Сравнение сродства связывания с кор-ферментом среди семи субъединиц σ из E.coli указывает на то, что субъединица σ⁷⁰ имеет наибольшее сродство с кор-ферментом для транскрипции генов роста и «домашнего хозяйства». Разница между сродством σ⁷⁰ (0,26 нМ) и σ^S (с самой слабой связывающей активностью (4,28 нМ)) была в 16 раз меньше (см. Таблицу 1). Эта оценка проводилась при таких условиях, что содержание функциональных молекул σ в отношении связывания с кор-ферментом было одинаковым для семи препаратов субъединиц σ. Однако, некоторые молекулы σ неактивны при связывании с кор-ферментом при проведении полного цикла транскрипции. Например, в случае субъединицы σ⁷⁰ содержание транскрипционно компетентных молекул составляло ~ 50%, что измерялось уровнем синтеза матричной РНК lacUV5 в однократном анализе транскрипции. Это значение полностью функциональной субъединицы σ⁷⁰ представляет собой минимум, потому что: (i) определенная доля комплексов инициации с Eσ⁷⁰ становится неудавшейся до выхода промотора (уровень неудачной инициации зависит от природы промотора) (см., например, 35); (ii) некоторые транскрипционно неактивные Eσ⁷⁰, как определено с помощью анализа транскрипции, направленной на промотор lacUV5, могут быть активными с промоторами, отличными от lacUV5. Точная оценка функциональных молекул более сложна для других σ-субъединиц, потому что доступные промоторы, распознаваемые этими σ-субъединицами, ограничены и мы не знаем соотношения продуктивной и абортивной инициации транскрипции in vitro, катализируемой каждым холоферментом. Однако мы позаботились о том, чтобы получить остальные шесть субъединиц σ в такой же активной форме, как и субъединица σ⁷⁰, используя те же процедуры для экспрессии и очистки белка, что и для субъединицы σ⁷⁰. В результате все используемые препараты были полностью активны в связывании с кор-ферментом.

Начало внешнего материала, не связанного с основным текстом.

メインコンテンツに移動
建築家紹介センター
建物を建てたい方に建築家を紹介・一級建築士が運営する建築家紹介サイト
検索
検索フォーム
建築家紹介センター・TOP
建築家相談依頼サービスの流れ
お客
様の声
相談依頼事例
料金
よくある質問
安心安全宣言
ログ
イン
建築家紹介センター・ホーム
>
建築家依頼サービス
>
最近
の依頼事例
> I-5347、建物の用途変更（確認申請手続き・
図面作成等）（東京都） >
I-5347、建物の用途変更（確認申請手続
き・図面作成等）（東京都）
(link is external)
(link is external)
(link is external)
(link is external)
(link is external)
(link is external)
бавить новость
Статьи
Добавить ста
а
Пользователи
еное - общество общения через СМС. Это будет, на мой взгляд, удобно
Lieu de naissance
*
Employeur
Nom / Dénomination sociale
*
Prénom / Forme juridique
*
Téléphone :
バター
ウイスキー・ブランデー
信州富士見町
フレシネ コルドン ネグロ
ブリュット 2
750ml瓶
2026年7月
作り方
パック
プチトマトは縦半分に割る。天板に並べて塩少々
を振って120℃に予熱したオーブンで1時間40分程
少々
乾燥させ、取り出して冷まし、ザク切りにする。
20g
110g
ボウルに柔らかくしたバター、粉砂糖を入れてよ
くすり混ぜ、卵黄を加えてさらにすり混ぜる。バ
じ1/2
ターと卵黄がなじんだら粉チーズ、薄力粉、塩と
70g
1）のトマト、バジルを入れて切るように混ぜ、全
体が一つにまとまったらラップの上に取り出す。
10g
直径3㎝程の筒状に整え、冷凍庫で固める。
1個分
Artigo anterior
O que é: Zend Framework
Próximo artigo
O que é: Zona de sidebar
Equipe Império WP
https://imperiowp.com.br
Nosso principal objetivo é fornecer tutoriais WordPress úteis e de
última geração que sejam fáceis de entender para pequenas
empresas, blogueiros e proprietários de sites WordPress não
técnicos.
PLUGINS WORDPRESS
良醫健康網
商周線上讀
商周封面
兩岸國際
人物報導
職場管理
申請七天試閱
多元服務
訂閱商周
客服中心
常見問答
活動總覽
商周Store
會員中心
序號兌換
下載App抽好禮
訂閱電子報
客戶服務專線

Чистота семи субъединиц σ находилась в диапазоне от 90 до 98%, что определялось окрашиванием SYPRO Orange (SYPRO Orange - флуоресцентный краситель мероцианинового типа, который используется для окрашивания белка в процессе определения характеристик белка), которое столь же чувствительно, как окрашивание серебром. Загрязнение σ-препаратов анти-σ факторами Rsd (36), FlgM (37) и Rse (38,39) может привести к снижению концентрации функциональных молекул σ или интерференции взаимодействия с σ-ферментом. Однако иммуноблот-анализ (аналитический метод, используемый для определения в образце специфичных белков) препаратов σ, использованных в этом исследовании, не дал никакого сигнала против антител, анти-Rsd и анти-FlgM (данные не представлены).

Определенное значение K_d (0,26 нМ) для σ⁷⁰ немного ниже, чем предыдущее (0,5–1,0 нМ) с использованием методов ВЭЖХ гель-фильтрации и флуоресценции (40). Разница может быть связана с различием в содержании функциональной субъединицы σ⁷⁰ и/или кор-фермента или в условиях анализа. Joo и соавторы (41) определили значение K_d 1 нМ для σ^H в эксперименте насыщения σ при транскрипции in vitro, а значение 100 нМ при центрифугировании в градиенте глицерина. Константы связывания, полученные посредством гель-фильтрации и центрифугирования в градиенте глицерина, должны быть ниже, чем полученные в анализах транскрипции, из-за эффекта разбавления при отделении связанной с кор-ферментом σ от несвязанной свободной σ. Таким образом, необходимы дальнейшие технические усовершенствования для точного определения сродства связывания каждой субъединицы σ для кор-фермента, но настоящее исследование обеспечивает относительный порядок сродства связывания кор-фермента среди семи σ-субъединиц E.coli. Настоящее исследование ясно показывает, что сродство σ^N-субъединицы к кор-ферменту так же высоко, как и у других σ-субъединиц. Таким образом, АТФ-зависимая реакция в образовании открытого комплекса Eσ^N-промотор может быть на стадии после связывания холофермента Eσ^N с промотором.